004 Las hermanas sin rostro

Elisa solía regresar a media noche a la habitación, después de pasear por la oscuridad del internado. Nunca quise acompañarla. Las he visto muy cerca de aquí y casi me descubrén, me decía.

Compartíamos la celda del final del pasillo, en el ala este, la zona más antigua del colegio. Nadie quería dormir en aquel lugar. Pero a mí me gustaba porque era un espacio amplio y nadie me molestaría para estudiar.  A Elisa le gustaba,  en cambio, porque desde allí podía asomarse por la ventana y ver el cementerio.

—Mira Cristina, allí viven las hermanas sin rostro.—me decía mientras dibujaba con carboncillo aquel paisaje de sombras cipreses en un caos de cruces abandonadas.

—¿Te asusta el cementerio?—me preguntaba siempre.

Nunca entendí el por qué de aquella  pregunta. A mí me encantaba mirar por la otra ventana y ver a los chicos jugar a fútbol al otro lado. Imaginaba sus nombres y creo que alguno de ellos me miraba.

«Nunca lo conocerás», me decía Elisa mientras buscaba desde la otra ventana el rastro de  las hermanas sin rostro.

—Sabes, ayer vi una de ellas y creo que me vio.

—¿Cómo te puede ver si no tiene rostro?

Aquella noche soñé con una alfombra mágica que me llevaba lejos de allí. Pero luego aparecieron las hermanas sin rostro y me arrastraban al fondo de una tumba sin cruces.

Cuando desperté Elisa no estaba en la habitación, ni tampoco sus apuntes de matemáticas. Lo único que quedaba era su último dibujo sobre el escritorio.

Corrí por los pasillos desiertos de la escuela a pesar de saber que sería severamente castigada. Aquella era una de las normas más estrictas del centro. No corred en los pasillos.

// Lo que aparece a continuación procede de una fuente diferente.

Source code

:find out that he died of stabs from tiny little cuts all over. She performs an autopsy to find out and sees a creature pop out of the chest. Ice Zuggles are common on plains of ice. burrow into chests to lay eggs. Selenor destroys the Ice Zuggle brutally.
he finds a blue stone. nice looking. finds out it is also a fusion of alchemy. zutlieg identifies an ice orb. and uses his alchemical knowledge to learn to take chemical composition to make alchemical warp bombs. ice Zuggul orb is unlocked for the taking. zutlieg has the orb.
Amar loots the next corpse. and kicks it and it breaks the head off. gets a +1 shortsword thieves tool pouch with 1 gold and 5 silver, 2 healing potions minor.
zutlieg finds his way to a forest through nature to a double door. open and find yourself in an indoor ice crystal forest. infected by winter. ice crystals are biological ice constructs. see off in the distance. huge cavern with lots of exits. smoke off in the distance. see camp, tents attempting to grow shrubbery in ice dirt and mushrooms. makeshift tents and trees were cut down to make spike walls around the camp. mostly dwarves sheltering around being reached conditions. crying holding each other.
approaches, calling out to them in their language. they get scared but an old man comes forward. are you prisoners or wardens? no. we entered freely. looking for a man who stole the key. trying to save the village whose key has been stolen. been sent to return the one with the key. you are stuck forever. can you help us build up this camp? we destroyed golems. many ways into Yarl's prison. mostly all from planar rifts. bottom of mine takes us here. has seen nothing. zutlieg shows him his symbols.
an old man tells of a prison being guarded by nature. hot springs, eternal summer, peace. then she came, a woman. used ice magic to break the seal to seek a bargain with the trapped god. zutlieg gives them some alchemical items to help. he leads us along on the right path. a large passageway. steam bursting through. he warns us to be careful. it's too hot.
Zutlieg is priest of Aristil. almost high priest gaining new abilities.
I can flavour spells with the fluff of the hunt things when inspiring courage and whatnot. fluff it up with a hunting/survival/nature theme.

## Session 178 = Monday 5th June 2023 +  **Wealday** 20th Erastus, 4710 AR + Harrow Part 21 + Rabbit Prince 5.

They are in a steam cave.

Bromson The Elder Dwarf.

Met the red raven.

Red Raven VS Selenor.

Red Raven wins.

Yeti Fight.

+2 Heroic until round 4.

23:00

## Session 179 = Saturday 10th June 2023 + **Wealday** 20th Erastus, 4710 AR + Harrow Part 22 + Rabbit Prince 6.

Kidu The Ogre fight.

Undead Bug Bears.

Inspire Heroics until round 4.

Pregunté por mi amiga, supliqué que quería verla. Nadie respondió. Aquellos silencios me dolieron más que la bofetada de la hermana Claret.

Me llevaron al despacho de la directora.  La sala estaba apenas iluminada por la luz de una vela sobre la mesa.

—¿Dónde está Elisa?—pregunté entre lágrimas.

La directora cerró la puerta de  su despacho con llave. A penas vislumbraba su silueta.

—Elisa murió hace un año. ¡Supéralo de una vez niña!

Lloré.

—¿Y este dibujo?

Me quitó el papel y lo observó a la luz de la vela. Después encendió la chimenea.  No respondió y tiró el papel al fuego.

Ella está muerta.

Entonces pude ver horrorizada que aquella mujer no tenía rostro.